XPeng, Aktie

XPeng Aktie: Batteriepaket-Montage geht in Eigenregie

Veröffentlicht am: 19.09.2026 um 20:11 Uhr | Redaktion boerse-global.de

XPeng verlagert die Batteriepaket-Integration ins eigene Haus und erweitert mit neuen Modellen seine Präsenz in Asien und Europa.

XPeng übernimmt Batterieintegration und startet internationale Modelloffensive
Moderne, automatisierte Montagelinie für Hochleistungs-Batteriepakete in einer sauberen Industrieumgebung. Illustration mit AI erstellt.
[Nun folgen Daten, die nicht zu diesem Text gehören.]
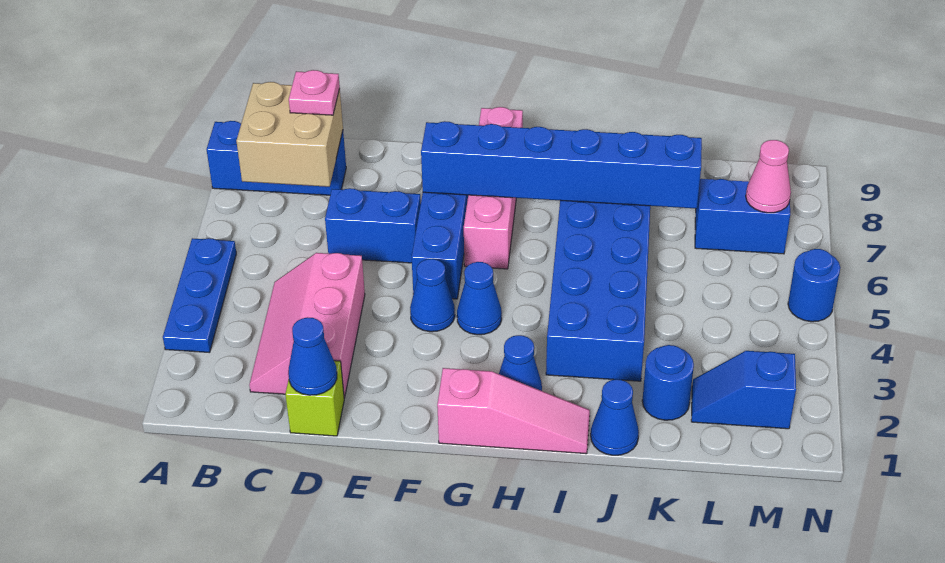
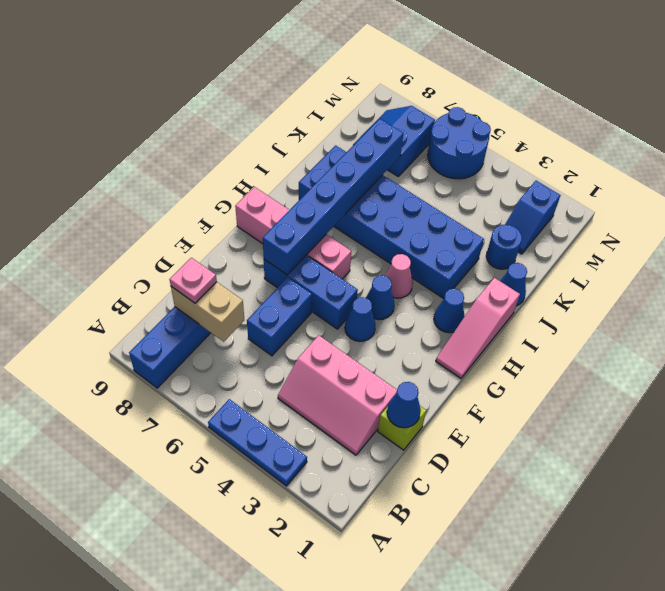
tan brick B7:C8 level 2 -> tan brick C7:C8 level 2
pink slope G1:I1 level 1 top G -> pink slope G1:I1 level 1 top I
pink cone M7 level 2 -> pink cone H4 level 1
blue round brick N5 level 1 -> blue round brick M5:N6 level 1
Der chinesische Elektroautobauer XPeng zieht im Ringen um Profitabilität Konsequenzen aus der extremen Margenschere zwischen Zulieferern und Fahrzeugherstellern. He Xiaopeng kündigte an, dass das Unternehmen ab diesem Jahr die gesamte Wertschöpfungskette der Batteriepakete in Eigenregie übernimmt. Die reinen Batteriezellen sollen weiterhin von externen Partnern zugekauft werden, doch die Systemintegration verbleibt künftig komplett im Haus.

Der Schritt erfolgt vor dem Hintergrund massiver Renditeunterschiede in der Branche. Mit der eigenen Paketmontage will das Management den Abfluss von Wertschöpfung an Zelllieferanten eindämmen und die Kostenbasis der Fahrzeuge spürbar senken.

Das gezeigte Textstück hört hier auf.